October 27, 2022 - TRA Newswire -

On the third day of the investment and trade mission to Japan, Houston Mayor Sylvester Turner, Greater Houston Partnership President/CEO Bob Harvey, and members of the delegation learned more about the Japanese company that is the model for plans to develop a bullet train between Dallas and Houston.

The engagement began with a Texas Central update on the status of the proposed Houston - Dallas bullet train project. Representatives explained that the landscape changed since March 2022, when the company underwent a restructuring effort, and the future of the high-speed train remains bright. Texas Central has assembled a world-class team to construct the system and reached regulatory milestones.

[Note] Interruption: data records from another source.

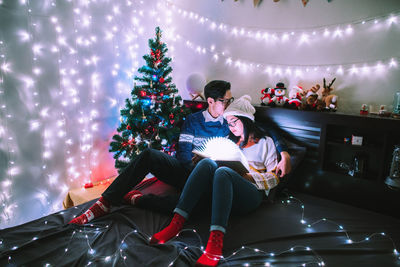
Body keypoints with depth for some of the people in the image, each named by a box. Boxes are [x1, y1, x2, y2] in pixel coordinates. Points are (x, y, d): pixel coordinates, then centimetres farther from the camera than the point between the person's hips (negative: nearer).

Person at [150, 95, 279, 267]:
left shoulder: (265, 142, 16)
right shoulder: (229, 141, 29)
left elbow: (275, 178, 9)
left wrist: (249, 176, -7)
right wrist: (198, 160, 3)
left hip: (251, 195, -4)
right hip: (225, 190, 4)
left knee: (223, 172, -35)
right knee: (207, 163, -27)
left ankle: (215, 242, -52)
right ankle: (175, 224, -40)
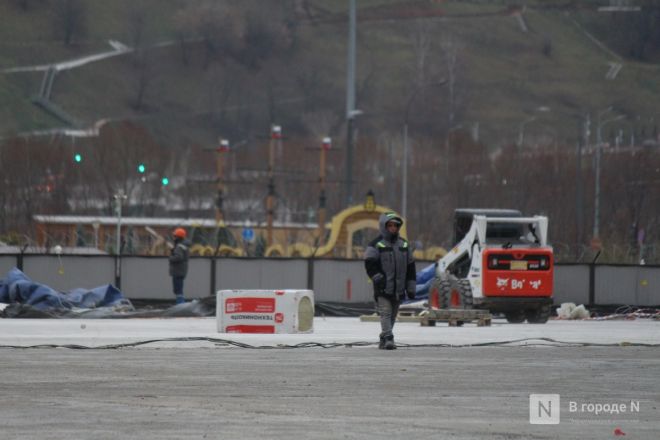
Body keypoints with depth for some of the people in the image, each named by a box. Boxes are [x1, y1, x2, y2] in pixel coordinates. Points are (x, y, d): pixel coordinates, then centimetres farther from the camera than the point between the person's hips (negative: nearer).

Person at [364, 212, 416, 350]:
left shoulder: (404, 245, 14)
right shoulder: (376, 245, -2)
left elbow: (410, 267, 17)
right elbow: (370, 264, -8)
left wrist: (411, 288, 13)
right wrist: (378, 278, -20)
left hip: (398, 289, 6)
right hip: (383, 288, -5)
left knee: (392, 316, 10)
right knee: (385, 313, -15)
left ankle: (383, 339, 19)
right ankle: (388, 338, -21)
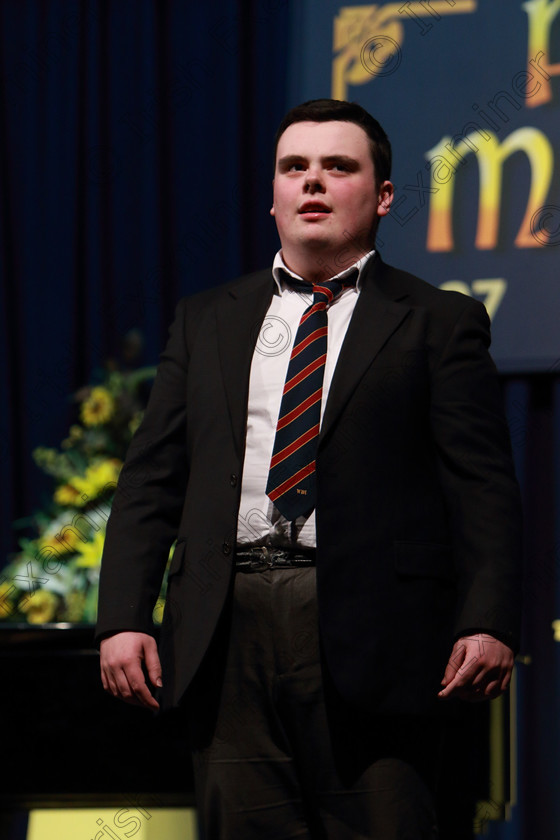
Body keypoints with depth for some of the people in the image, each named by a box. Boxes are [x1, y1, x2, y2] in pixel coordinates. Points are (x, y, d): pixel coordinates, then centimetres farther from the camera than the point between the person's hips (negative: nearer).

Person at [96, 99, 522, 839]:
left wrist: (488, 624, -14)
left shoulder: (438, 323, 8)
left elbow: (482, 488, 0)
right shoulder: (206, 321, 19)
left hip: (369, 638, -3)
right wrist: (123, 618, 2)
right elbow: (151, 479, 15)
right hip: (227, 636, 3)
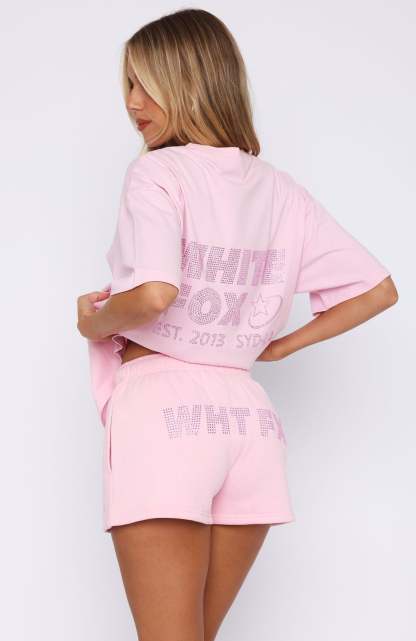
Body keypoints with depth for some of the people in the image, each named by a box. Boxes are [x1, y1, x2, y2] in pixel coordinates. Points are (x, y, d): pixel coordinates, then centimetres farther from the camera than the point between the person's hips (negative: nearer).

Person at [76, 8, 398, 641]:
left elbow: (154, 294, -23)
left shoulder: (158, 172, -6)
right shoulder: (283, 191, 12)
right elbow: (378, 290, 14)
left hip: (162, 406, -6)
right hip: (248, 416, 6)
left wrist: (96, 322, -3)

Developers of the private sector Texas project say high-speed rail would provide a safer, more comfortable passenger experience that is more efficient and environmentally friendly than driving or flying.

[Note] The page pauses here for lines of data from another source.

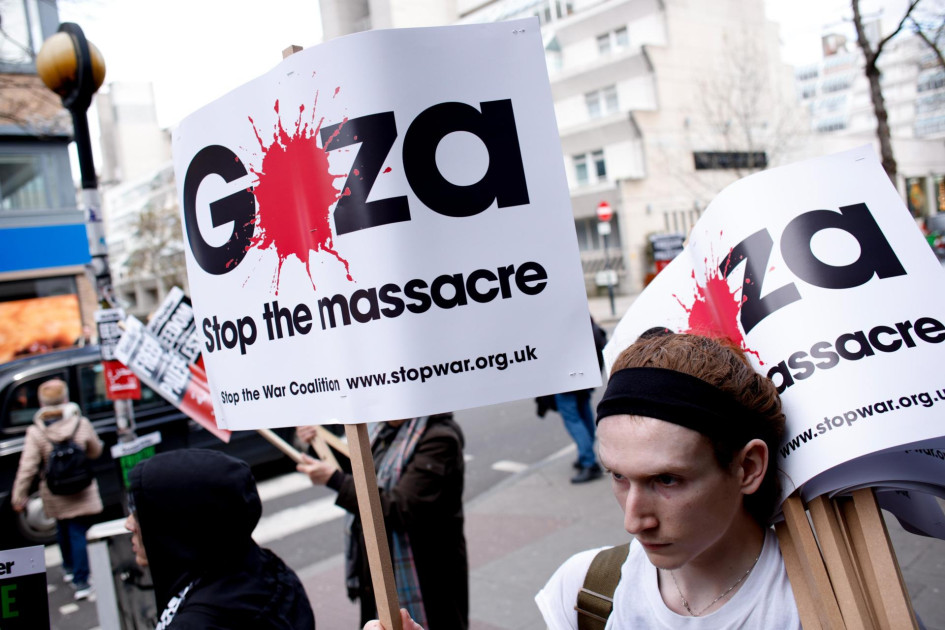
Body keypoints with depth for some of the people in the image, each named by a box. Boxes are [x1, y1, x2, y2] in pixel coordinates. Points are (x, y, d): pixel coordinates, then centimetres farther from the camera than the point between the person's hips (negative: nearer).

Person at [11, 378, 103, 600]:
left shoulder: (35, 432, -13)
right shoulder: (81, 424, -12)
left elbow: (27, 468, -12)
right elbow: (95, 451, 3)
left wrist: (19, 497, -2)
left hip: (55, 496, 1)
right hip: (82, 493, -1)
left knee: (63, 531, 23)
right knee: (78, 534, 3)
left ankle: (69, 568, 42)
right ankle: (80, 582, -1)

In July 2022, the company won a significant victory when the Texas Supreme Court affirmed the status of Texas Central as an "interurban electric railway" under Texas law.

Following the briefing, the delegation connected with Japan Central Railway for an exclusive tour of the Shinkansen control and training centers, followed by a ride on the bullet train from Tokyo to Mishima, Japan. Over the Shinkansen's 50-plus-year history, carrying over 10 billion passengers, there has not been a single passenger fatality or injury on board due to train derailments or collisions, according to the JRC.

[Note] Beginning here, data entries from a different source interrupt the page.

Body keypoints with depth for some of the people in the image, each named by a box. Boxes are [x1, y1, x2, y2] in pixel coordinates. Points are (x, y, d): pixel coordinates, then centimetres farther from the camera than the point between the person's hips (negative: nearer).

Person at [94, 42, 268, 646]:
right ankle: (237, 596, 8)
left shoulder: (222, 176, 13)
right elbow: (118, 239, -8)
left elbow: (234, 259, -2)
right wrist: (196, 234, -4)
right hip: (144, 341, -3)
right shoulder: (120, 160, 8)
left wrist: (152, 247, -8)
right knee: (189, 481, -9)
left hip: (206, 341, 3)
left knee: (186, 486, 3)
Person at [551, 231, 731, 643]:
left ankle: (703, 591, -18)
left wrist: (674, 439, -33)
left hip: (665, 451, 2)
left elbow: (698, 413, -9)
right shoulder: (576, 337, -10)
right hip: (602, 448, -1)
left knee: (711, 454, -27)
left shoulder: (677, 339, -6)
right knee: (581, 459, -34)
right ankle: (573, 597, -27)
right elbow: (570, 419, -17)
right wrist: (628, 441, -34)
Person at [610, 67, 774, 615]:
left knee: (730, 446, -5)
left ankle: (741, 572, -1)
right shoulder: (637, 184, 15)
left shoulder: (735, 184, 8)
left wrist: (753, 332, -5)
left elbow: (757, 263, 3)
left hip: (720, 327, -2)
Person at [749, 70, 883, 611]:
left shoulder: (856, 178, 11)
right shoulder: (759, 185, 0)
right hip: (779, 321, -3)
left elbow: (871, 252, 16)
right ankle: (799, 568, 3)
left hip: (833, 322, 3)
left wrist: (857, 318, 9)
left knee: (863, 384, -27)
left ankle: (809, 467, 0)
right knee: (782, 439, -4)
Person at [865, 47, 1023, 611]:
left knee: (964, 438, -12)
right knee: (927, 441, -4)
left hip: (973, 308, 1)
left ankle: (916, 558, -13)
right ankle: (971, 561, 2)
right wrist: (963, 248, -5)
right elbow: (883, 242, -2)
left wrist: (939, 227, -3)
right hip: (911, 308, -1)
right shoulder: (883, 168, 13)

"Many of us were very supportive of the high-speed train before we came here, and what we have seen has reinforced our position. In Texas, it can be transformational and an economic stimulant for the entire state. It is an idea whose time has come for Texas and the United States. It would help improve transportation and mobility, and if people could ride it now, they would be convinced of the benefits for their families and the business community," said Mayor Turner. "We had some very productive and constructive discussions about the train in Japan. The leadership in Houston is very supportive and wants it to happen. I look forward to working with Texas Central and our state and federal partners to advance this project. If you build it, people will take full advantage of it."

Earlier in the week, the delegation met with Japan's Vice Minister of Land, Infrastructure, Transport and Tourism who pledged full support for the Texas bullet train project.